Bir evliliğin portresi: İki Aşığın Ölümü

Yönetmen Robert Machoian, daha açılış sekansından ismini açıklamaya giriştiği İki Aşığın Ölümü filmiyle hikayesine cüretkâr bir başlangıç yapıyor.

Başak Bıçak

Anton Çehov’un meşhur silahı malumunuz… Bir sahnede silah varsa, mutlaka patlamalıdır; patlamayacaksa o sahneye silah hiç yerleştirilmemelidir… Yönetmen Robert Machoian, daha açılış sekansından ismini açıklamaya giriştiği İki Aşığın Ölümü (The Killing of Two Lovers) filmiyle hikayesine cüretkâr bir başlangıç yapıyor ve seyircisinin dikkatini bir anda tek bir soruya odaklayarak onun zihnine girmeyi başarıyor: Silah ne zaman patlayacak?

İşte bu soru, kurbanlarla birlikte izleyicisini de silahın namlusuyla karşı karşıya bırakan Machoian’ın öyküsünün gerilim temelinin ayaklarını inşa ederken, kendine ait ilk filmini yazan ve yöneten bir yönetmenin hikâye kurma konusundaki kabiliyetinin de emaresi oluyor. Girizgahta, David’in (Clayne Crawford) yüzünde yakın planda gördüğümüz duygu karmaşasının hemen ardından, aslında onun uyuyan iki kişinin üzerine silah doğrultan bir adam olduğunu fark ediyoruz ve bu rahatsız edici sekans, filmin bütününe sirayet edecek duygunun da açıklayıcısı oluyor.

Yönetmen açılışın hemen ardından hikayesinin boşluklarını doldurmaya giriştiğinde, az önce izlediğimiz David’e, nam-ı diğer bakış açısı karakterimize ilişkin sorularımız da yanıt buluyor. Utah’ta, küçük bir kasabada yaşayan dört çocuklu bir çift olan David ile Nikki (Sepideh Moafi), bir süreliğine ayrılık kararı alıyorlar ve bu süreçte birbirlerinin başkalarıyla görüşmesini kabul ediyorlar. Nikki başarılı bir avukat, David ise bir yandan hayatını bir şeyleri tamir ederek kazanırken, diğer yandan da çöken evliliğini kurtarmaya çalışan başarısız bir müzisyen. Ve aralarındaki bu fark, filmin çatışma duygusunu besleyecek ve öznemizi dönüştürecek temel etken olarak karşımıza çıkıyor. 
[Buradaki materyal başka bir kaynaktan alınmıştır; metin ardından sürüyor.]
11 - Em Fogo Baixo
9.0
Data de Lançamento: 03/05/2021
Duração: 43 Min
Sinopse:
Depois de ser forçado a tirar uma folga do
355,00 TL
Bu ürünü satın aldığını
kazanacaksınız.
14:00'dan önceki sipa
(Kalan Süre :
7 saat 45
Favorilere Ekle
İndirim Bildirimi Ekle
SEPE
Hikâye genişledikçe David’in bakışında ve zihninde bir yolculuğa evrilen filmin Nikki’ye olan mesafesi, onun verdiği kararları anlamamızı zorlaştırırken; öfke, kıskançlık, kaybetme korkusu gibi duygularla giderek hem bir “canavara” hem de bir “kaybedene” dönüşmeye başlayan David’le tuhaf bir bağ kurmamıza da olanak tanıyor. Olayları ve sahneleri mütemadiyen onun gözünden izlediğimiz David’in dışlanmışlığı ve huzursuzluğu filmin plan tercihlerinin de belirleyicisi oluyor. Sözgelimi arabanın içinden evi izlediğimiz sekanslar, ailesinin olduğu eve hiç giremeyen David’in giderek yükselen öfkesinin ve çaresizliğinin bir göstergesi olarak okunabilir. 
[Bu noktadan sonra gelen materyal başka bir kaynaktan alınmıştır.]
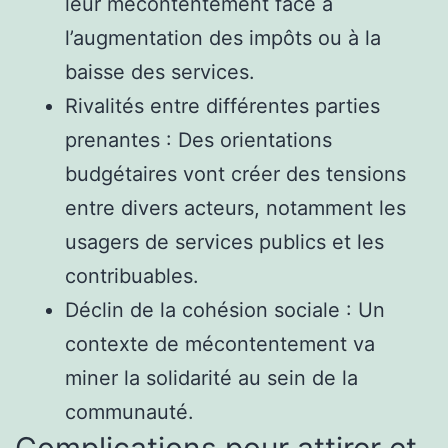
leur mécontentement face à
l’augmentation des impôts ou à la
baisse des services.
Rivalités entre différentes parties
prenantes : Des orientations
budgétaires vont créer des tensions
entre divers acteurs, notamment les
usagers de services publics et les
contribuables.
Déclin de la cohésion sociale : Un
contexte de mécontentement va
miner la solidarité au sein de la
communauté.
Complications pour attirer et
Açılış sahnesinden itibaren filmi bütünleyen gergin notalar, hikâye boyunca David’le birlikte ensemizde dolaşırken; görüntü yönetmeni Oscar Ignacio Jiménez’in son dönemde sıkça karşılaştığımız 4:3 kadraj seçimi, David’in sıkışmışlık duygusuyla paralel seyrediyor. Çorak arazilerle çevrili kasaba estetiğini yansıtan soluk renk paleti filmin atmosferini ve pek tabii içinde bulundukları coğrafyayla uyumlu bir biçimde çoraklaşan bir evliliğin de izlerini taşıyor. 
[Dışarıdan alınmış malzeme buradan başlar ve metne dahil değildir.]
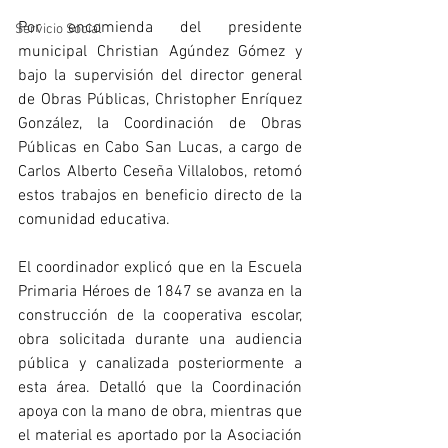
Por encomienda del presidente 
Servicio Social
municipal Christian Agúndez Gómez y 
bajo la supervisión del director general 
de Obras Públicas, Christopher Enríquez 
González, la Coordinación de Obras 
Públicas en Cabo San Lucas, a cargo de 
Carlos Alberto Ceseña Villalobos, retomó 
estos trabajos en beneficio directo de la 
comunidad educativa.
El coordinador explicó que en la Escuela 
Primaria Héroes de 1847 se avanza en la 
construcción de la cooperativa escolar, 
obra solicitada durante una audiencia 
pública y canalizada posteriormente a 
esta área. Detalló que la Coordinación 
apoya con la mano de obra, mientras que 
el material es aportado por la Asociación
İki Aşığın Ölümü’nün yumuşak karnı ise çatışma sahneleri arasında geçen sürenin öykünün en büyük kozu olan tansiyonu düşürmesinde gizli… Bu tercih, aslında filmin söz konusu planlarda öne çıkarmak istediği dingin ve duru sinema diliyle örtüşüyor fakat bazı anlarda gerilim tonuna zarar verdiğini de söylemek gerek. Toksik ilişkiler ve kayıp bireyler sarmalında etkileyici bir evlilik draması olan bu film, bilhassa final ironisiyle ve Clayne Crawford’un göz kamaştırıcı performansıyla seyircisinin takdirini kazanacaktır.